# What you should do:
Look through the lines below, find those with the word "獵金遊戲", and copy them.

# Record excerpts:

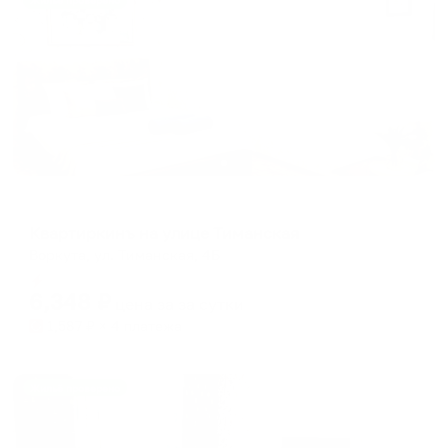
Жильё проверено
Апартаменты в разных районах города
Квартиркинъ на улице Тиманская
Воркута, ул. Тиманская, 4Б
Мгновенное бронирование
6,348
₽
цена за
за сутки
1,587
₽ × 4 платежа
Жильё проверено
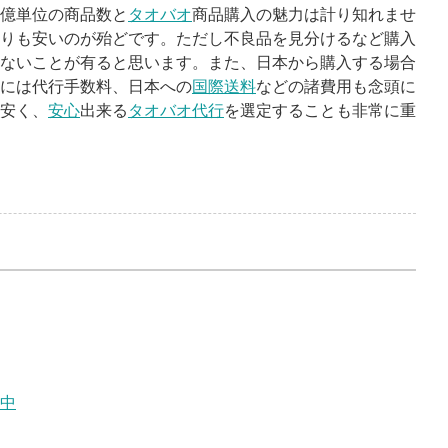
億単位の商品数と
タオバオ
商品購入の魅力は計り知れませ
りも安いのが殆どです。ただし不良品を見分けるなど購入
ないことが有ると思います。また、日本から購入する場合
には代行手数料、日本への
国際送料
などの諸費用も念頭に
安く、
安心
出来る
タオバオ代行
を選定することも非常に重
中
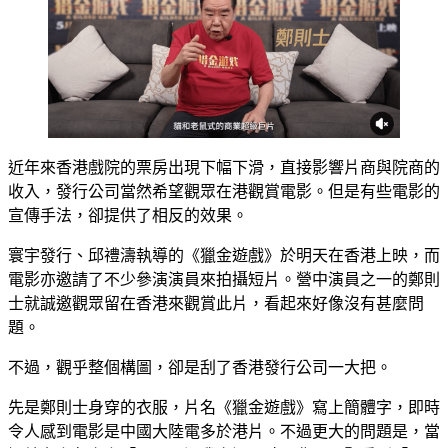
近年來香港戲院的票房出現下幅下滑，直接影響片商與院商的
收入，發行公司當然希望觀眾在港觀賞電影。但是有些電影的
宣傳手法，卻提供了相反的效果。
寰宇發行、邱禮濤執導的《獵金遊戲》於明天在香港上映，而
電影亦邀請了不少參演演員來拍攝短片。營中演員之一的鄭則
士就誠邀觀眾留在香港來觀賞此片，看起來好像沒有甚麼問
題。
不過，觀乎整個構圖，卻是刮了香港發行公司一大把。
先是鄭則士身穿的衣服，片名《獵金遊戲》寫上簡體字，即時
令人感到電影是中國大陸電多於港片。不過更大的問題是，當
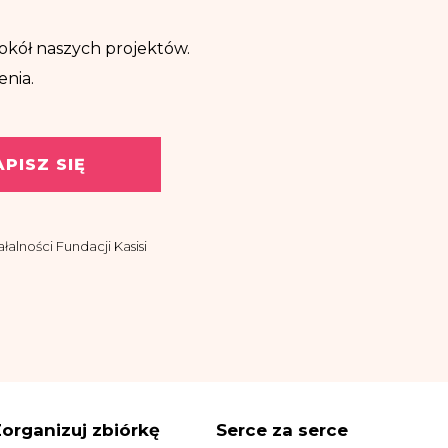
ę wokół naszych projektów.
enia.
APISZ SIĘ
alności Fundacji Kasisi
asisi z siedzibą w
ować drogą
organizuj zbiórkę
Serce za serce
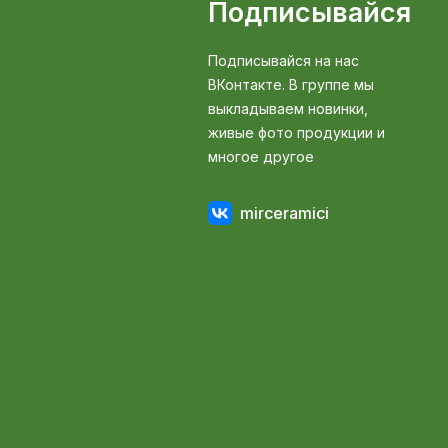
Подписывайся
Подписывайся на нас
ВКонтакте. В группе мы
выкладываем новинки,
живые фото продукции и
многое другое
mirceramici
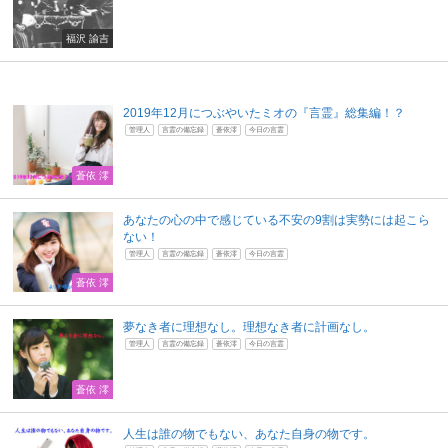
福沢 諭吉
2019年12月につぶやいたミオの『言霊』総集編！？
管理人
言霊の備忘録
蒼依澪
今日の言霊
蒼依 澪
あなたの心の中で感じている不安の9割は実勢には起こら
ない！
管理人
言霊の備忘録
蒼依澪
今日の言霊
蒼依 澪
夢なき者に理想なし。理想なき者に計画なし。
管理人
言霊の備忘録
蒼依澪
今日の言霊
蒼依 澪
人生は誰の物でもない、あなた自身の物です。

# Solution below:
寰宇發行、邱禮濤執導的《獵金遊戲》於明天在香港上映，而
先是鄭則士身穿的衣服，片名《獵金遊戲》寫上簡體字，即時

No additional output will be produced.